US F1 co-founder Ken Anderson has admitted that he is in discussions with the FIA to reach an agreement that will allow for the new team to miss the first four races of the 2010 Formula 1 season.
While rival Campos now looks likely to make the start of the season after Jose Ramon Carabante took control of the project and installed Colin Kolles as team boss, speculation that US F1 has fallen behind in preparations and is struggling to secure the necessary funding has intensified in recent weeks.
In an interview with the New York Times yesterday, Anderson revealed that US F1 was unlikely to make it to Bahrain on March 14, and was seeking to miss the Australian, Malaysian and Chinese Grands Prix as well.
"We're working with the FIA to clarify how many races we can miss," Anderson told the newspaper. "In an ideal world, we can miss the first four races and show up in Barcelona."
Despite recent revelations that the Concorde Agreement includes a clause allowing teams to miss up to three races before officially being deemed to have failed to participate, the FIA made it clear earlier this month that new teams would breach the regulations if they missed any event. Anderson indicated, however, that he believed the governing body was sympathetic to USF1's predicament and wanted to assist him in ensuring it made the grid.
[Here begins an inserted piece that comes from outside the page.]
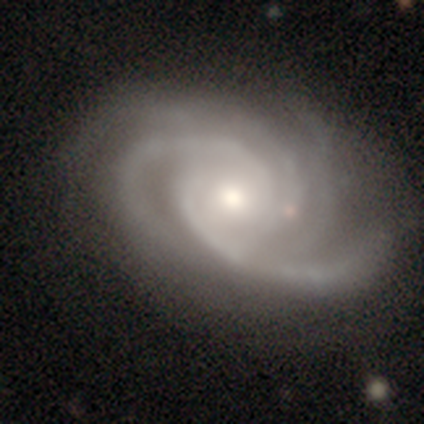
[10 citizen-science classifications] This appears to be a featured or disk galaxy (90%) with no bar (88%), 4 (62%) tight (100%) spiral arms (100%) and a moderate central bulge (75%). Merging: none (67%).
"I guess anything's possible," he said when asked about incurring fines for missing races. "But what would be the point of that? Why would they give us a franchise and just, the first time there's a bump in the road, yank it and put it out of business? That's definitely not the message that I'm getting from them. They want to help us, not shut us down."
Anderson insisted that both co-founder Peter Windsor and investor Chad Hurley, who co-founded YouTube, are still involved with the project. Windsor told AUTOSPORT earlier this week: "I am still with the team," while Anderson later responded with: "Peter is still here at the moment, not sure what he is up to, stay tuned."
However, Anderson later revealed to the NYT that the project's progress was dependent on sponsorship falling into place soon: "We have a timeline in place that if we get a decision quickly, that triggers funding and we're good to go. If it takes another week or two to make a decision, it keeps backing up," he added.